Bio Dehydrators From The Past To The Present: Where Are They Used and How?

Published on
December 11, 2023
A brief look into the history of how bio dehydrators have been used around the world.

In the ongoing quest for sustainable waste management solutions, the evolution of bio dehydrators has emerged as a revolutionary step forward. These ingenious machines have transformed the way we handle food waste, offering an environmentally friendly alternative that addresses waste disposal challenges while creating a valuable resource in the form of organic fertiliser. Technological advancements over the years have allowed bio dehydrators to create circular economies in all settings from residential to large-scale commercial. 

The Origins of Bio Dehydrators
The concept of using dehydration technology to manage organic waste has a relatively short history. The first commercial food waste bio dehydrators were developed in the early 2000s. Early innovations in food dehydration focused primarily on preserving and storing food for extended periods. However, over time, researchers and environmentalists recognised the potential to repurpose this technology for waste reduction and sustainability.

Where Are they Being Used and How?
Food waste dehydrators are becoming increasingly popular in South Korea as a way to reduce waste and create new products from food scraps. In 2005, South Korea banned the landfilling of food waste, which led to the development of new technologies for waste management. Food waste dehydrators were one of these technologies and they are now being used by businesses, institutions and even households in South Korea. 

The Seoul Metropolitan Government has been promoting the use of food waste dehydrators in public spaces since 2013. The government has installed dehydrators in a number of public places, such as parks, community centres and apartment complexes. They are available for free to use and are becoming increasingly popular. In 2017, the Seoul Metropolitan Government estimated that food waste dehydrators had prevented the disposal of 1,200 tonnes of food waste.

The government is also promoting the use of food waste dehydrators in private homes. They have provided subsidies to help people purchase dehydrators, and have also provided information and education about the many benefits. As a result of these efforts, the use of food waste dehydrators in Korea is growing. In 2017, it was estimated that there were over 100,000 food waste dehydrators in use in Korea. 

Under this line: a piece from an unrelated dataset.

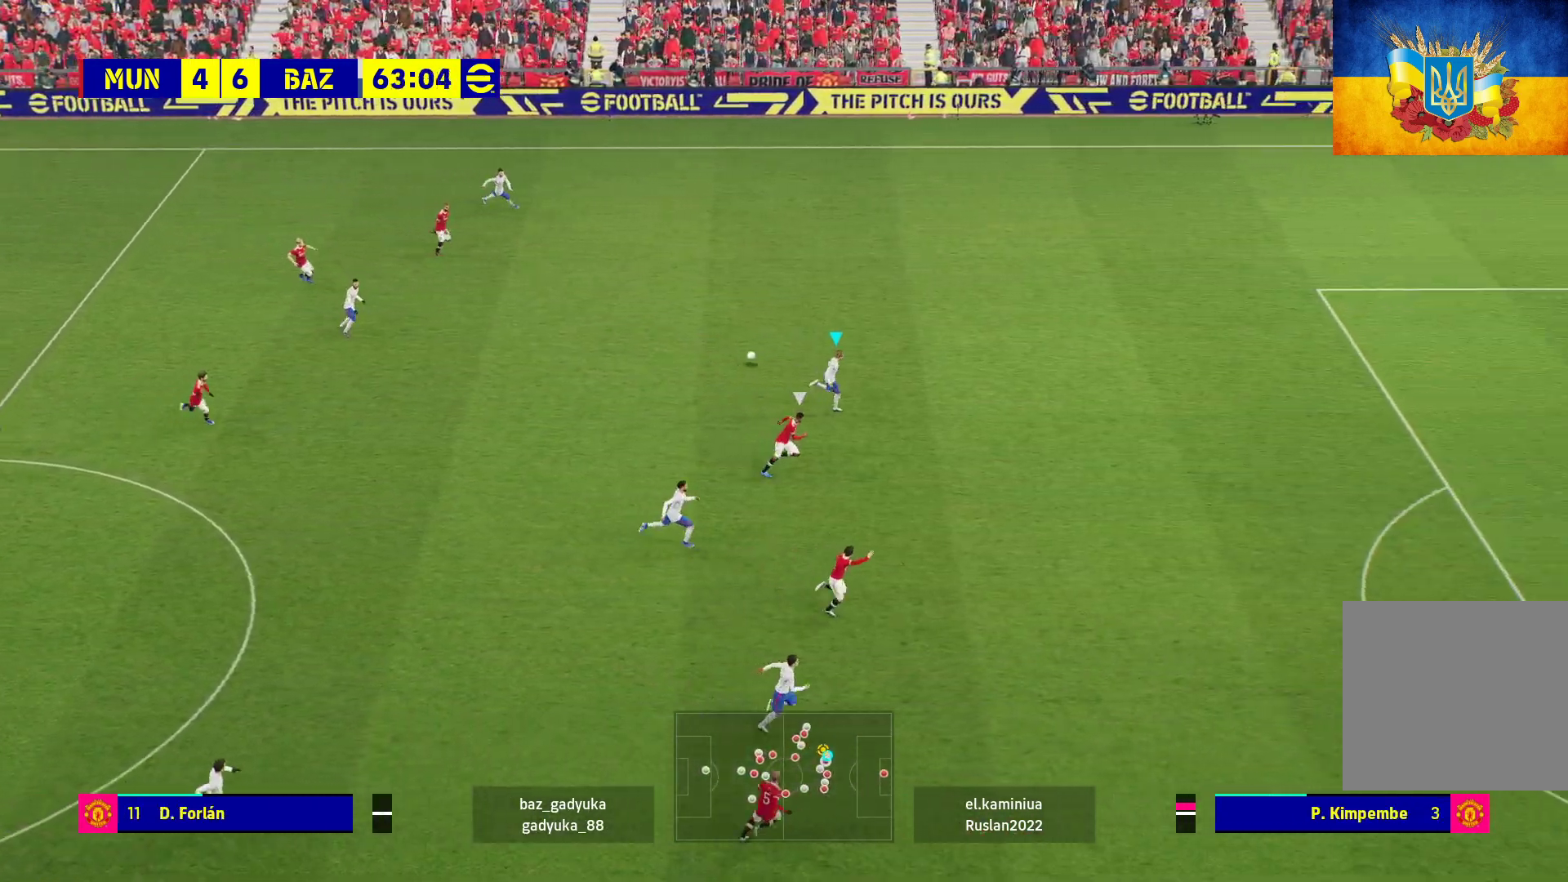
{"buttons": ["R1"], "left_stick": "right", "right_stick": "center", "events": []}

In more recent history, benchtop dehydrators have expanded into other Asian countries, too. In January 2021, distributors began selling the machines in India, Thailand, Malaysia, Indonesia and Sri Lanka. The use of food waste dehydrators in these countries is a critical step towards a greener future, with Asia alone producing 50% of the world’s food waste. The advanced technology employed in the compact, 5L dehydrators make them perfect for residential use - particularly in Asian countries where other disposal strategies such as composting are unrealistic, given the many highly-congested urban areas.

Other countries have also joined the movement towards more sustainable food waste disposal with bio dehydrators. Canada’s city of Nelson commenced a trial of bench-top dehydrators in 2020 which saw 151 residents participate. Over the course of the trial, an incredible 15 tonnes of food waste was processed and diverted from landfill. As a result of the trial’s overwhelming success, the city committed to purchasing a further 1,600 units to provide to households at no cost. If successful, this trial will then lead to all local residents of Nelson owning an Eco5 by 2024.

The use of bio dehydrators in Australia is also gaining serious momentum. Our range of advanced enrich360® dehydrators are becoming more popular in both commercial and residential settings. In Melbourne, six high-rise buildings have recently commenced a trial of the machines, allowing residents to redirect their food scraps from landfill and instead, transform them into a nutrient-rich fertiliser that is nourishing rooftop or community gardens.

In the food industry, these machines are utilised by restaurants, hotels, and catering services to process food scraps. Similarly, in the agricultural sector, bio dehydrators are becoming an integral component of modern farming practices. They are enabling Aussie farmers to transform food waste into organic fertilisers, enriching soil quality and enhancing crop yields. This closed-loop approach exemplifies the circular economy concept, where waste is transformed into resources that benefit other parts of the system.

The history of bio dehydrators for food waste reflects a journey of innovation and dedication to finding sustainable waste management solutions. From their early roots in food preservation to their current role in waste reduction and resource creation, these machines have transformed how we handle organic waste. With applications spanning industries and a mechanism grounded in scientific principles, bio dehydrators are pivotal in shaping a more environmentally conscious and sustainable future. As the adoption of bio dehydrators continues to grow across Australia and indeed the world, they stand as a testament to the power of innovation in addressing pressing environmental challenges.